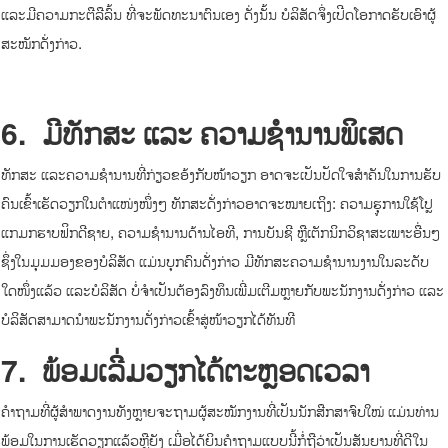
ແລະມີຄວາມກະຕືລືລົ້ນ ທີ່ຈະພັດທະນາຕົນເອງ ດັ່ງນັ້ນ ບໍລິສັດຈຶ່ງເປີດໂອກາດຮັບເອົາຜູ້
ສະໝັກດັ່ງກ່າວ.
6.
ມີທັກສະ ແລະ ຄວາມຊຳນານພິເສດ
ທັກສະ ແລະຄວາມຊຳນານທີ່ກ່ຽວຂອ້ງກັບໜ້າວຽກ ອາດຈະເປັນປັດໃຈສໍາຄັນໃນການຮັບ
ຄົນເຂົ້າເຮັດວຽກໃນຕຳແໜ່ງໜຶ່ງໆ ທັກສະດັ່ງກ່າວອາດຈະໝາຍເຖິງ: ຄວາມຮຸູການໃຊ້ໂປຼ
ແກມກຮາບຟິກດີຊາຍ, ຄວາມຊໍານານດ້ານໄອທີ, ການບັນຊີ ຫຼືເຕັກນິກວິຊາສະເພາະອື່ນໆ
ຊຶ່ງໃນມຸມມອງຂອງບໍລິສັດ ແມ່ນບຸກຄົນດັ່ງກ່າວ ມີທັກສະຄວາມຊຳນານງານໃນລະດັບ
ໃດໜຶ່ງແລ້ວ ແລະບໍລິສັດ ບໍ່ຈຳເປັນຕ້ອງລົງທຶນເພີ່ມເຕີມຫຼາຍກັບພະນັກງານດັ່ງກ່າວ ແລະ
ບໍລິສັດສາມາດນໍາພະນັກງານດັ່ງກ່າວເຂົ້າສູ່ໜ້າວຽກໄດ້ທັນທີ
7.
ພ້ອມເລີ່ມວຽກໄດ້ຕະຫຼອດເວລາ
ຄຳຖາມທີ່ຜູ້ສຳພາດງານທັງຫຼາຍຈະຖາມຜູ້ສະໝັກງານທີ່ເປັນນັກສືກສາຈົບໃໝ່ ແມ່ນທ່ານ
ພ້ອມໃນການເຮັດວຽກແລ້ວຫຼືຍັງ ເມື່ອໄດ້ຍິນຄຳຖາມແບບນີ້ກໍ່ຖືວ່າເປັນສັນຍານທີ່ດີໃນ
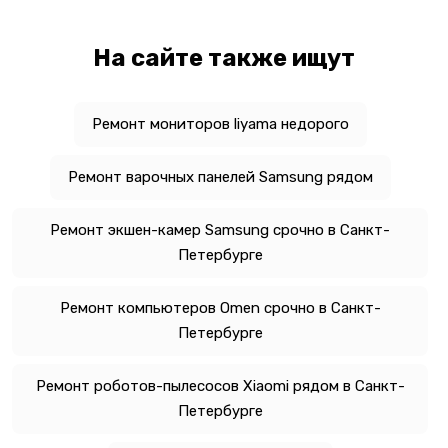
На сайте также ищут
Ремонт мониторов liyama недорого
Ремонт варочных панелей Samsung рядом
Ремонт экшен-камер Samsung срочно в Санкт-
Петербурге
Ремонт компьютеров Omen срочно в Санкт-
Петербурге
Ремонт роботов-пылесосов Xiaomi рядом в Санкт-
Петербурге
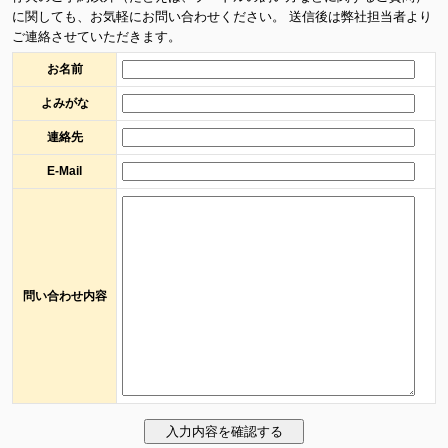
に関しても、お気軽にお問い合わせください。 送信後は弊社担当者より
ご連絡させていただきます。
お名前
よみがな
連絡先
E-Mail
問い合わせ内容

_Problem statement:_
Retype every line above character for character, from start to finish, and leave the pictures out of your copy.

_Written solution:_
ແລະມີຄວາມກະຕືລືລົ້ນ ທີ່ຈະພັດທະນາຕົນເອງ ດັ່ງນັ້ນ ບໍລິສັດຈຶ່ງເປີດໂອກາດຮັບເອົາຜູ້
ສະໝັກດັ່ງກ່າວ.
6.
ມີທັກສະ ແລະ ຄວາມຊຳນານພິເສດ
ທັກສະ ແລະຄວາມຊຳນານທີ່ກ່ຽວຂອ້ງກັບໜ້າວຽກ ອາດຈະເປັນປັດໃຈສໍາຄັນໃນການຮັບ
ຄົນເຂົ້າເຮັດວຽກໃນຕຳແໜ່ງໜຶ່ງໆ ທັກສະດັ່ງກ່າວອາດຈະໝາຍເຖິງ: ຄວາມຮຸູການໃຊ້ໂປຼ
ແກມກຮາບຟິກດີຊາຍ, ຄວາມຊໍານານດ້ານໄອທີ, ການບັນຊີ ຫຼືເຕັກນິກວິຊາສະເພາະອື່ນໆ
ຊຶ່ງໃນມຸມມອງຂອງບໍລິສັດ ແມ່ນບຸກຄົນດັ່ງກ່າວ ມີທັກສະຄວາມຊຳນານງານໃນລະດັບ
ໃດໜຶ່ງແລ້ວ ແລະບໍລິສັດ ບໍ່ຈຳເປັນຕ້ອງລົງທຶນເພີ່ມເຕີມຫຼາຍກັບພະນັກງານດັ່ງກ່າວ ແລະ
ບໍລິສັດສາມາດນໍາພະນັກງານດັ່ງກ່າວເຂົ້າສູ່ໜ້າວຽກໄດ້ທັນທີ
7.
ພ້ອມເລີ່ມວຽກໄດ້ຕະຫຼອດເວລາ
ຄຳຖາມທີ່ຜູ້ສຳພາດງານທັງຫຼາຍຈະຖາມຜູ້ສະໝັກງານທີ່ເປັນນັກສືກສາຈົບໃໝ່ ແມ່ນທ່ານ
ພ້ອມໃນການເຮັດວຽກແລ້ວຫຼືຍັງ ເມື່ອໄດ້ຍິນຄຳຖາມແບບນີ້ກໍ່ຖືວ່າເປັນສັນຍານທີ່ດີໃນ
На сайте также ищут
Ремонт мониторов liyama недорого
Ремонт варочных панелей Samsung рядом
Ремонт экшен-камер Samsung срочно в Санкт-
Петербурге
Ремонт компьютеров Omen срочно в Санкт-
Петербурге
Ремонт роботов-пылесосов Xiaomi рядом в Санкт-
Петербурге
に関しても、お気軽にお問い合わせください。 送信後は弊社担当者より
ご連絡させていただきます。
お名前
よみがな
連絡先
E-Mail
問い合わせ内容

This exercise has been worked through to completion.